Set the data below down again, exactly, with every picture left out.

[Stored entries]
*** Block opens ***

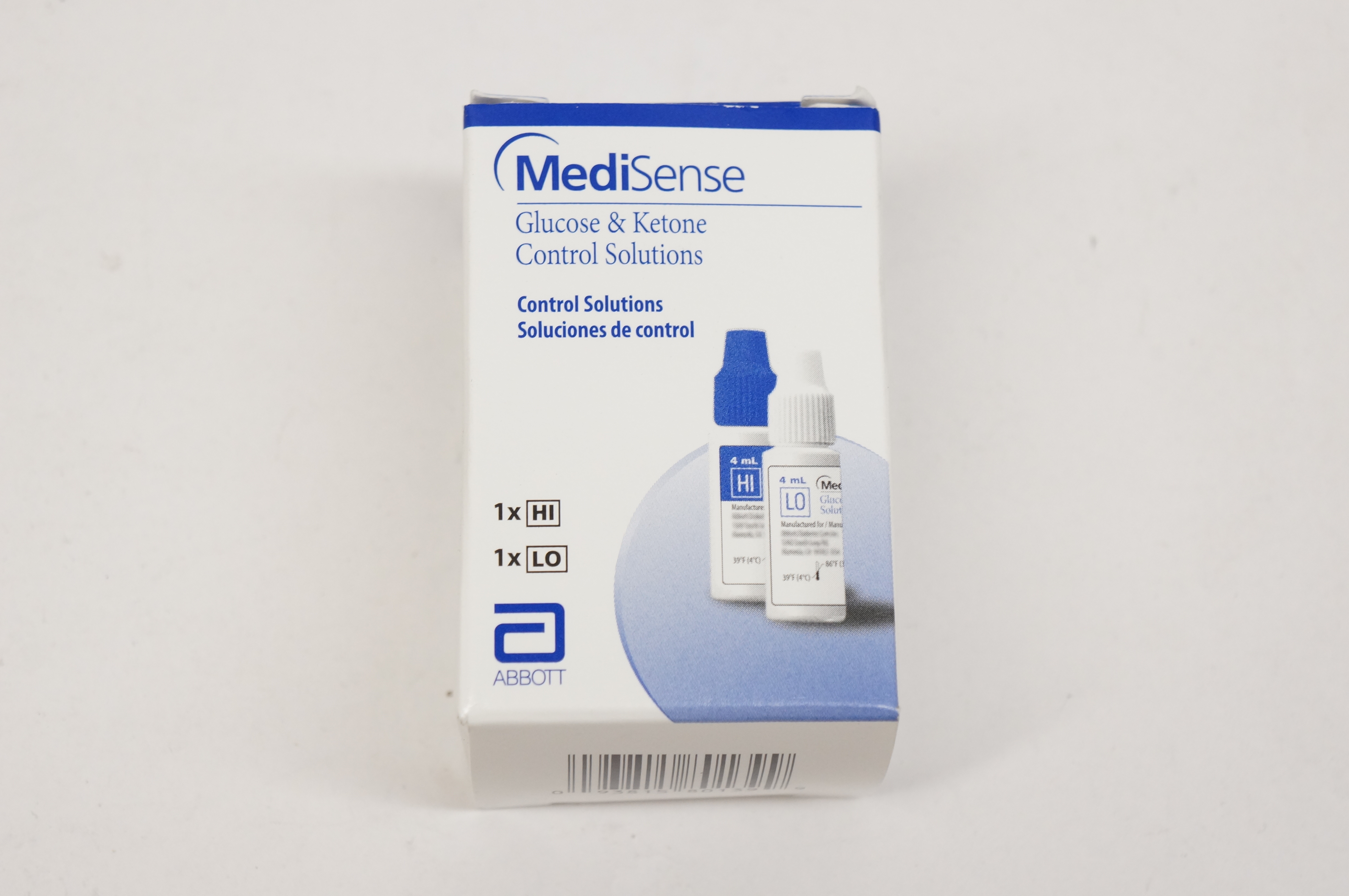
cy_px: 448
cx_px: 674
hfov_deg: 24.6
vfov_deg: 16.5
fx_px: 3088
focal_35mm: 82
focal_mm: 55
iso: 800
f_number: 7.1
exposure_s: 1/125
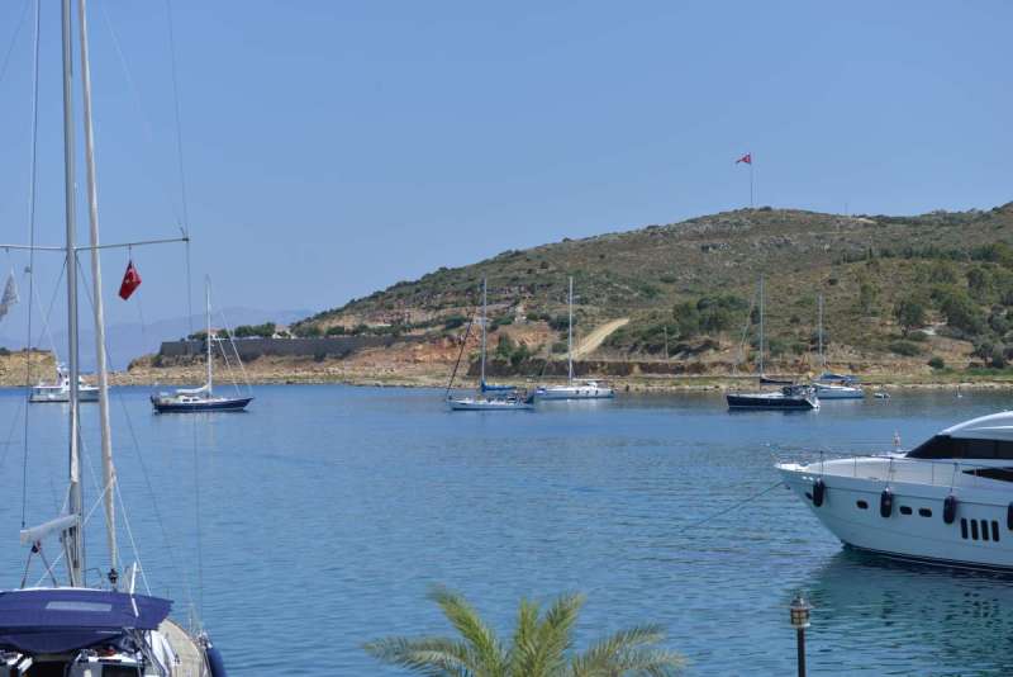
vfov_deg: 19.5
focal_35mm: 70
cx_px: 506
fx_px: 1970
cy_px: 338
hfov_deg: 28.8
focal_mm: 70
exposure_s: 1/250
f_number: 6.3
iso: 100
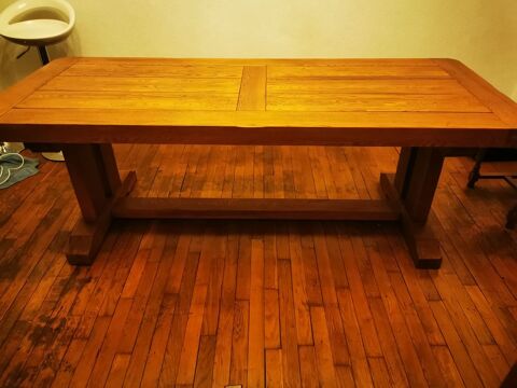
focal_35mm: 27
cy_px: 194
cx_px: 258
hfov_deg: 65.3
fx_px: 403
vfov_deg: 51.4
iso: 1000
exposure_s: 1/20
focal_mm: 5.58
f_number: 1.8
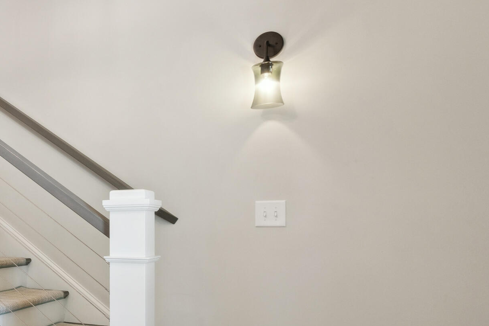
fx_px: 503
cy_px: 218
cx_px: -47
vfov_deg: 35.6
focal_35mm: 37
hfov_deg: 41.5
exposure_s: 1/3.33
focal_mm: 10
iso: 250
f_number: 8
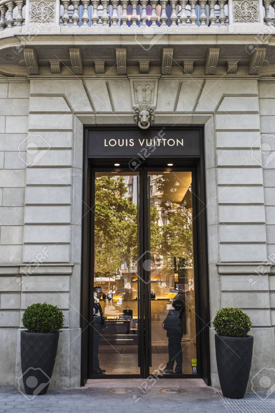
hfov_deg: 35.1
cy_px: 206
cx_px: 138
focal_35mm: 38
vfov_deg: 50.7
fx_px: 435
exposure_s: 1/80
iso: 100
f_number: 5.6
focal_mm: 38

*** Block closes ***

◆ **SOLUTION TO THIS EXERCISE**
cy_px: 448
cx_px: 674
hfov_deg: 24.6
vfov_deg: 16.5
fx_px: 3088
focal_35mm: 82
focal_mm: 55
iso: 800
f_number: 7.1
exposure_s: 1/125
vfov_deg: 19.5
focal_35mm: 70
cx_px: 506
fx_px: 1970
cy_px: 338
hfov_deg: 28.8
focal_mm: 70
exposure_s: 1/250
f_number: 6.3
iso: 100
focal_35mm: 27
cy_px: 194
cx_px: 258
hfov_deg: 65.3
fx_px: 403
vfov_deg: 51.4
iso: 1000
exposure_s: 1/20
focal_mm: 5.58
f_number: 1.8
fx_px: 503
cy_px: 218
cx_px: -47
vfov_deg: 35.6
focal_35mm: 37
hfov_deg: 41.5
exposure_s: 1/3.33
focal_mm: 10
iso: 250
f_number: 8
hfov_deg: 35.1
cy_px: 206
cx_px: 138
focal_35mm: 38
vfov_deg: 50.7
fx_px: 435
exposure_s: 1/80
iso: 100
f_number: 5.6
focal_mm: 38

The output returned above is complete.